A subset of the BTD (from 2015 to 2017) was used to validate the wind radii.
Error statistics are summarized in Table 3. The values indicate that, for
all basins combined, the RMSD between the BTD and the proposed relations for
the RMW is 17 % lower than compared to VW08 (RMSD of 18 km compared to
21 km). In the NEPO basin, VW08 performs relatively better than at other
basins. When comparing the performance of the proposed relations and VW08,
it is important to note that the relation of VW08 was derived for storms
with central pressures lower than 980 hPa, thereby explicitly focusing on
the most severe TCs. When the data were filtered to include only data points
with a pressure drop (Δ*p*_{c}) larger than 30 hPa, the RMSD decreases and differences become much smaller (0 %–10 % decrease in RMSD). Moreover, the bias also decreases.

Table 4 shows the error statistics related to the estimation of ΔAR35. In particular, the RMSD between the proposed relations and the BTD for all basins combined is 25 % lower compared to CLIPER (RMSD of 74 km compared to 94 km) and there is a negative bias ranging between 9 and 37 km. Remarkably, the deviations of the ΔAR35 based on BTD in the NIO and SEIO from CLIPER are significantly smaller compared to the differences for the AO for which CLIPER was derived. When the H10 wind profile is applied without additional information to compute the decay of wind speeds away from the eye wall (H80), the ΔAR35 is strongly overestimated (overall bias of 177 km).
════════════════
● **DIRECTIVE**: According to the text on wind radii validation, for which storms was the VW08 relation derived?

● **Scene question records**:
════════════════
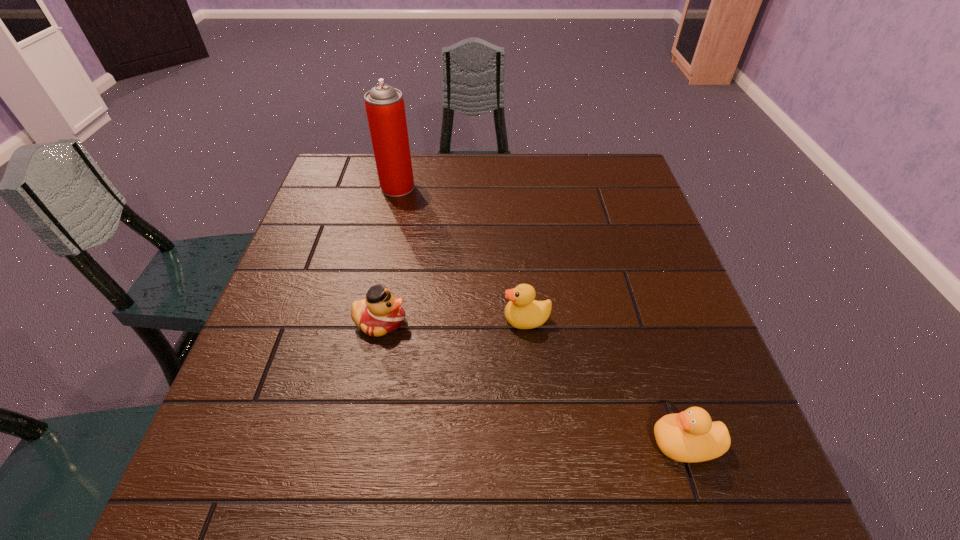
Where is `vacant space at the left edge of the desktop`? The width and height of the screenshot is (960, 540). vacant space at the left edge of the desktop is located at coordinates (323, 295).

Where is `vacant region at the right edge`? vacant region at the right edge is located at coordinates (637, 210).

Find the location of a particular element. The image size is (960, 540). free space at the far right corner of the desktop is located at coordinates (592, 163).

Locate an element on the screen. free area in between the leftmost duck and the nearest duck is located at coordinates (533, 382).

In order to click on unoccupied position between the nearest duck and the leftmost duck in this screenshot , I will do `click(533, 382)`.

You are a GUI agent. You are given a task and a screenshot of the screen. Output one action in this format:
    pyautogui.click(x=<x>, y=<y>)
    Task: Click on the free space between the leftmost duck and the second duck from right to left
    This screenshot has height=540, width=960.
    Given the screenshot: What is the action you would take?
    pyautogui.click(x=453, y=321)

I want to click on free space between the second object from right to left and the tallest object, so click(x=462, y=253).

Identify the location of blank region between the nearest duck and the second duck from left to right. (606, 381).

At what (x,y) coordinates should I click in order to perform the action: click on free area in between the nearest object and the leftmost duck. Please return your answer as a coordinate pair (x, y). The width and height of the screenshot is (960, 540). Looking at the image, I should click on (533, 382).

The image size is (960, 540). In order to click on vacant region between the third object from left to right and the nearest object in this screenshot , I will do `click(606, 381)`.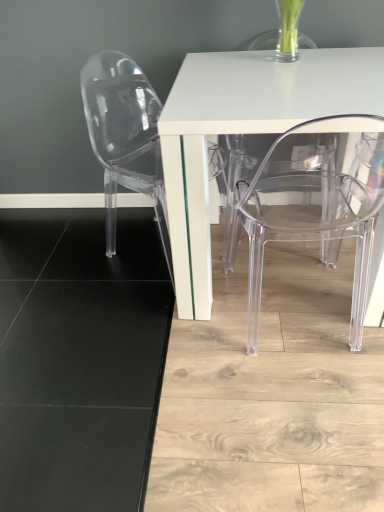
The width and height of the screenshot is (384, 512). I want to click on free space that is to the left of transparent plastic chair at left, the first chair from the left, so click(x=74, y=264).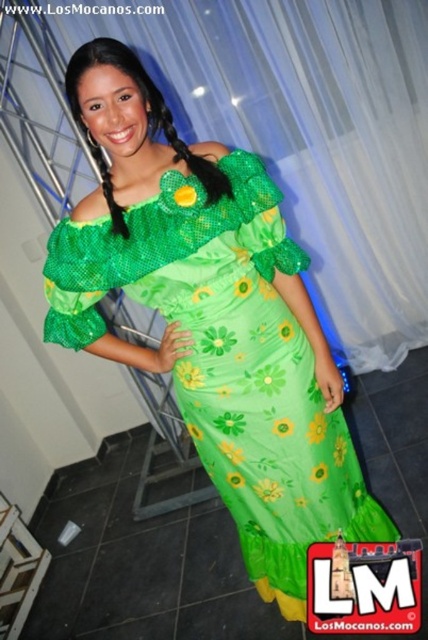
Question: Where is translucent white curtain at upper center located in relation to green satin dress at center in the image?

Choices:
 (A) below
 (B) above

Answer: (B)

Question: Is translucent white curtain at upper center to the right of green satin dress at center from the viewer's perspective?

Choices:
 (A) yes
 (B) no

Answer: (A)

Question: Observing the image, what is the correct spatial positioning of translucent white curtain at upper center in reference to green satin dress at center?

Choices:
 (A) below
 (B) above

Answer: (B)

Question: Which point is closer to the camera?

Choices:
 (A) translucent white curtain at upper center
 (B) green satin dress at center

Answer: (B)

Question: Which point is closer to the camera?

Choices:
 (A) translucent white curtain at upper center
 (B) green satin dress at center

Answer: (B)

Question: Which of the following is the farthest from the observer?

Choices:
 (A) (3, 99)
 (B) (228, 330)

Answer: (A)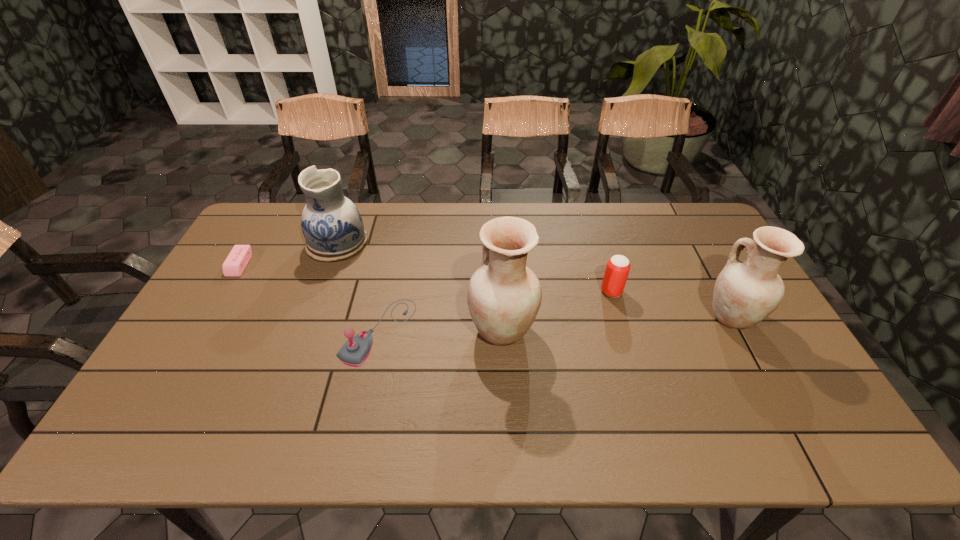
Find the location of a particular element. The image size is (960, 540). joystick is located at coordinates (354, 352).

At what (x,y) coordinates should I click in order to perform the action: click on free location located on the left of the second pottery from left to right. Please return your answer as a coordinate pair (x, y). This screenshot has height=540, width=960. Looking at the image, I should click on (421, 329).

Identify the location of vacant area located 0.390m on the left of the rightmost object. This screenshot has width=960, height=540. (567, 317).

I want to click on free space located on the back of the fifth object from right to left, so coord(348,215).

Locate an element on the screen. This screenshot has width=960, height=540. vacant area situated 0.060m on the front of the leftmost object is located at coordinates (225, 291).

Where is `vacant space positioned on the front of the third shortest object`? Image resolution: width=960 pixels, height=540 pixels. vacant space positioned on the front of the third shortest object is located at coordinates (628, 349).

Find the location of a particular element. free space located 0.200m on the right of the joystick is located at coordinates (485, 332).

Where is `object situated at the far edge`? The width and height of the screenshot is (960, 540). object situated at the far edge is located at coordinates click(x=332, y=225).

The height and width of the screenshot is (540, 960). Find the location of `object present at the left edge`. object present at the left edge is located at coordinates (234, 265).

At what (x,y) coordinates should I click in order to perform the action: click on object situated at the right edge. Please return your answer as a coordinate pair (x, y). This screenshot has width=960, height=540. Looking at the image, I should click on (746, 292).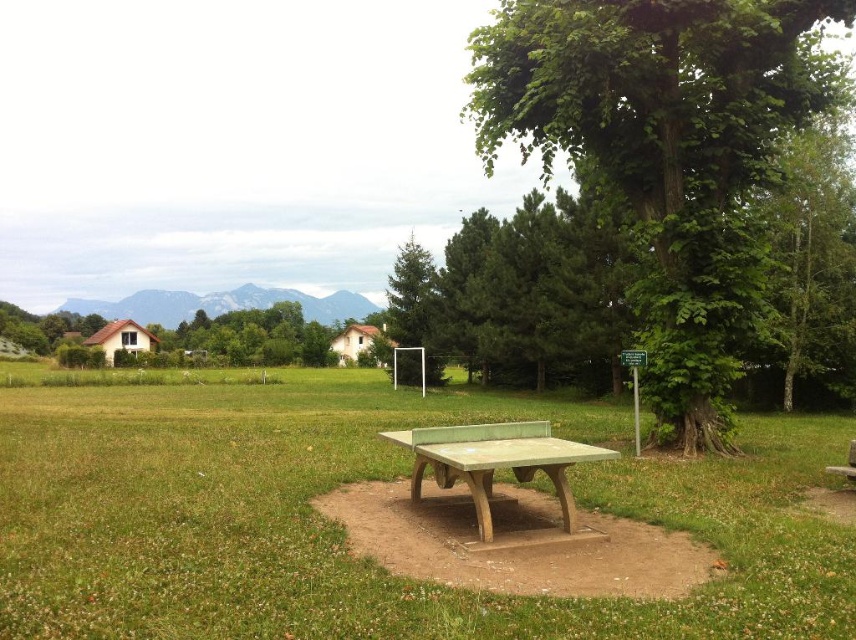
You are planning to move the green painted wood ping pong table at center to the grassy area near the green leafy tree at upper left. Based on their sizes, can the ping pong table fit under the tree without any part of it extending beyond the tree canopy?

The green painted wood ping pong table at center is narrower than the green leafy tree at upper left, so it can fit under the tree without extending beyond the canopy.

You are standing in the park and want to walk to the soccer goal. You see the green grass at center and the green matte tree at center. Which object is closer to you?

The green grass at center is closer to you because it is in front of the green matte tree at center.

You are standing at the center of the soccer field and want to place a new bench exactly 2 meters north of the green painted wood ping pong table at center. Given that the ping pong table is at coordinates point 0.720, 0.579, can you determine the coordinates where the bench should be placed?

The green painted wood ping pong table at center is located at point (495,460). To place the bench 2 meters north, you would add 2 meters to the y coordinate, resulting in coordinates (495,460) plus 2 meters north. However, without knowing the scale of the coordinate system, precise calculation isn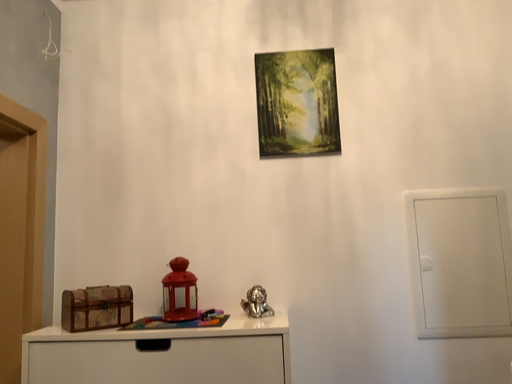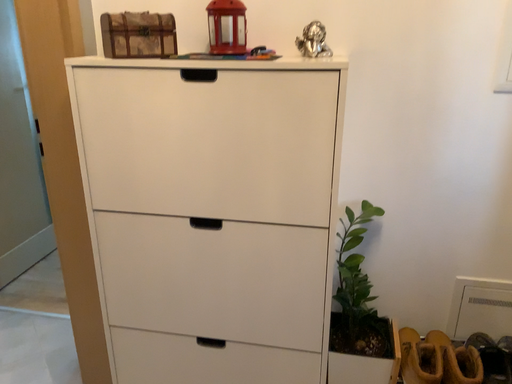
Question: How did the camera likely rotate when shooting the video?

Choices:
 (A) rotated left
 (B) rotated right

Answer: (A)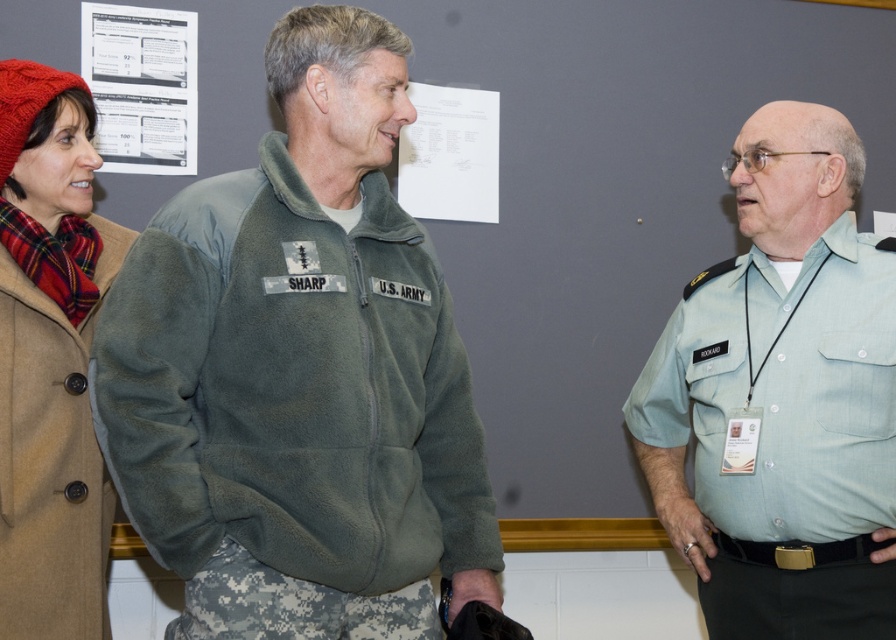
Question: Is green fleece jacket at center above white paper at upper center?

Choices:
 (A) no
 (B) yes

Answer: (A)

Question: Can you confirm if green fleece jacket at center is smaller than white paper at upper left?

Choices:
 (A) no
 (B) yes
════════════════
● **SOLUTION FOR THIS PROBLEM**: It was derived for storms with central pressures lower than 980 hPa.